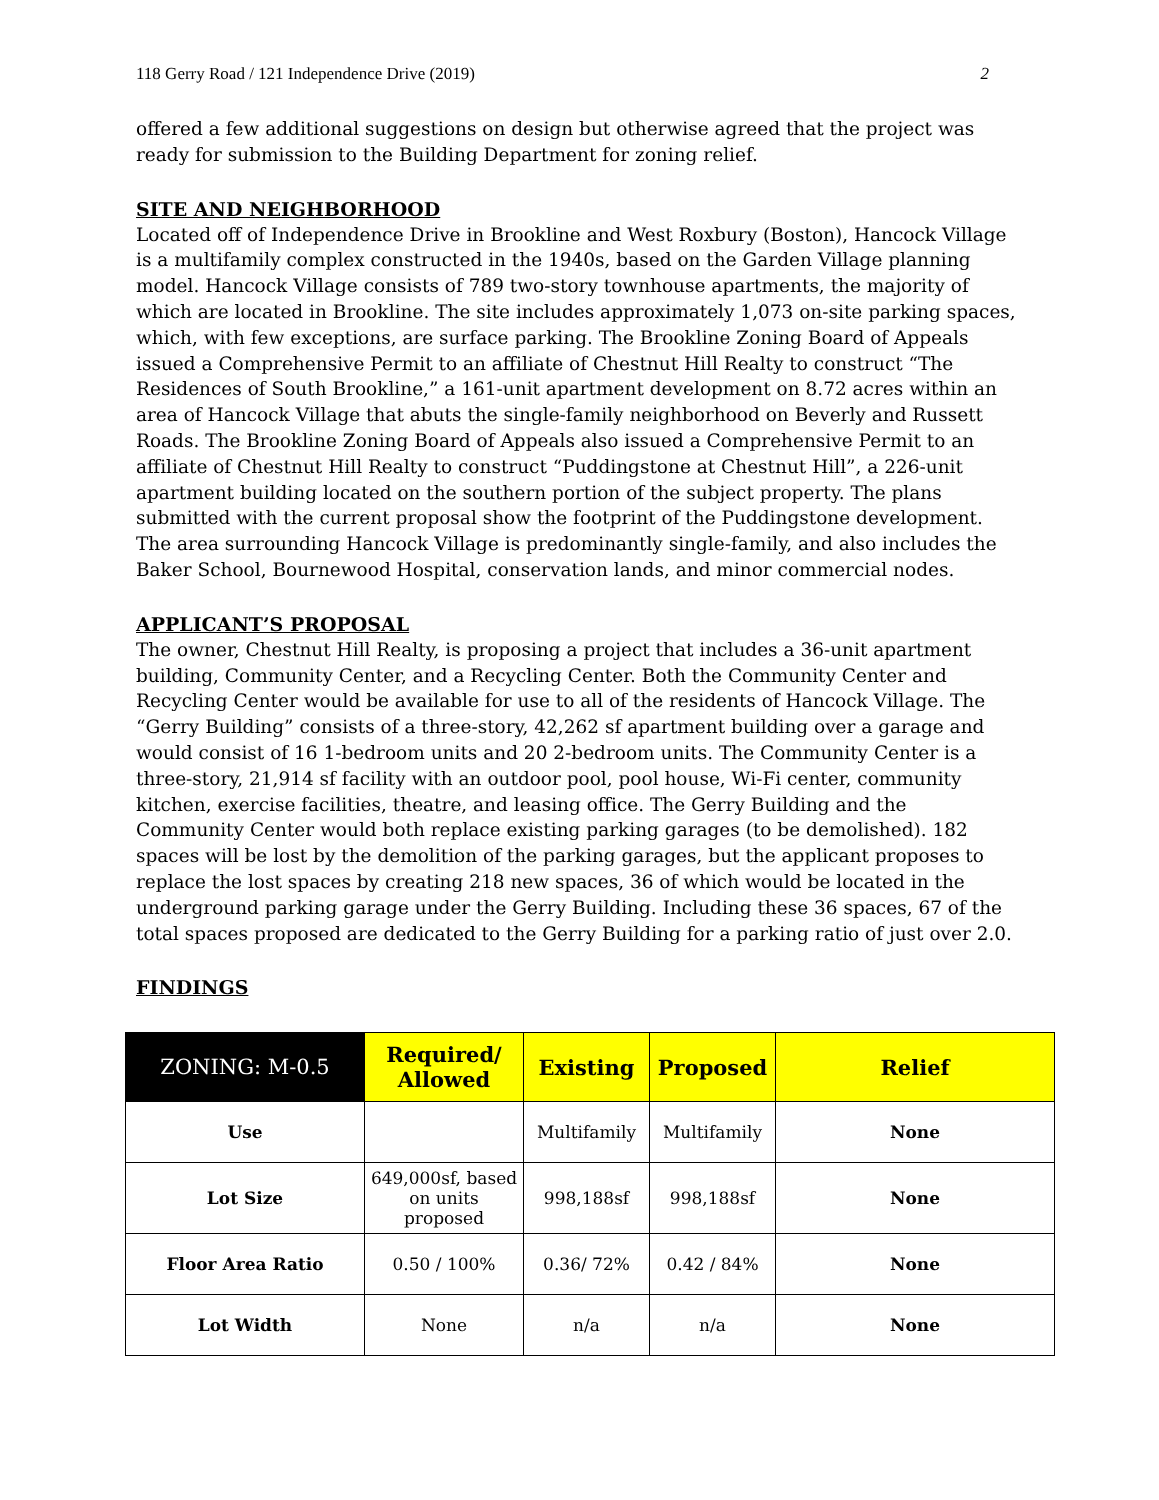118 Gerry Road / 121 Independence Drive (2019) 2
offered a few additional suggestions on design but otherwise agreed that the project was ready for submission to the Building Department for zoning relief.
SITE AND NEIGHBORHOOD
Located off of Independence Drive in Brookline and West Roxbury (Boston), Hancock Village is a multifamily complex constructed in the 1940s, based on the Garden Village planning model. Hancock Village consists of 789 two-story townhouse apartments, the majority of which are located in Brookline. The site includes approximately 1,073 on-site parking spaces, which, with few exceptions, are surface parking. The Brookline Zoning Board of Appeals issued a Comprehensive Permit to an affiliate of Chestnut Hill Realty to construct “The Residences of South Brookline,” a 161-unit apartment development on 8.72 acres within an area of Hancock Village that abuts the single-family neighborhood on Beverly and Russett Roads. The Brookline Zoning Board of Appeals also issued a Comprehensive Permit to an affiliate of Chestnut Hill Realty to construct “Puddingstone at Chestnut Hill”, a 226-unit apartment building located on the southern portion of the subject property. The plans submitted with the current proposal show the footprint of the Puddingstone development. The area surrounding Hancock Village is predominantly single-family, and also includes the Baker School, Bournewood Hospital, conservation lands, and minor commercial nodes.
APPLICANT’S PROPOSAL
The owner, Chestnut Hill Realty, is proposing a project that includes a 36-unit apartment building, Community Center, and a Recycling Center. Both the Community Center and Recycling Center would be available for use to all of the residents of Hancock Village. The “Gerry Building” consists of a three-story, 42,262 sf apartment building over a garage and would consist of 16 1-bedroom units and 20 2-bedroom units. The Community Center is a three-story, 21,914 sf facility with an outdoor pool, pool house, Wi-Fi center, community kitchen, exercise facilities, theatre, and leasing office. The Gerry Building and the Community Center would both replace existing parking garages (to be demolished). 182 spaces will be lost by the demolition of the parking garages, but the applicant proposes to replace the lost spaces by creating 218 new spaces, 36 of which would be located in the underground parking garage under the Gerry Building. Including these 36 spaces, 67 of the total spaces proposed are dedicated to the Gerry Building for a parking ratio of just over 2.0.
FINDINGS
| ZONING: M-0.5 | Required/ Allowed | Existing | Proposed | Relief |
| --- | --- | --- | --- | --- |
| Use | | Multifamily | Multifamily | None |
| Lot Size | 649,000sf, based on units proposed | 998,188sf | 998,188sf | None |
| Floor Area Ratio | 0.50 / 100% | 0.36/ 72% | 0.42 / 84% | None |
| Lot Width | None | n/a | n/a | None |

==================================================

→ **WHAT IS NEEDED**
Which lines in the material above include the string "based"? Pull them out.

→ **ANSWER TO THIS TASK**
Located off of Independence Drive in Brookline and West Roxbury (Boston), Hancock Village is a multifamily complex constructed in the 1940s, based on the Garden Village planning model. Hancock Village consists of 789 two-story townhouse apartments, the majority of which are located in Brookline. The site includes approximately 1,073 on-site parking spaces, which, with few exceptions, are surface parking. The Brookline Zoning Board of Appeals issued a Comprehensive Permit to an affiliate of Chestnut Hill Realty to construct “The Residences of South Brookline,” a 161-unit apartment development on 8.72 acres within an area of Hancock Village that abuts the single-family neighborhood on Beverly and Russett Roads. The Brookline Zoning Board of Appeals also issued a Comprehensive Permit to an affiliate of Chestnut Hill Realty to construct “Puddingstone at Chestnut Hill”, a 226-unit apartment building located on the southern portion of the subject property. The plans submitted with the current proposal show the footprint of the Puddingstone development. The area surrounding Hancock Village is predominantly single-family, and also includes the Baker School, Bournewood Hospital, conservation lands, and minor commercial nodes.
| Lot Size | 649,000sf, based on units proposed | 998,188sf | 998,188sf | None |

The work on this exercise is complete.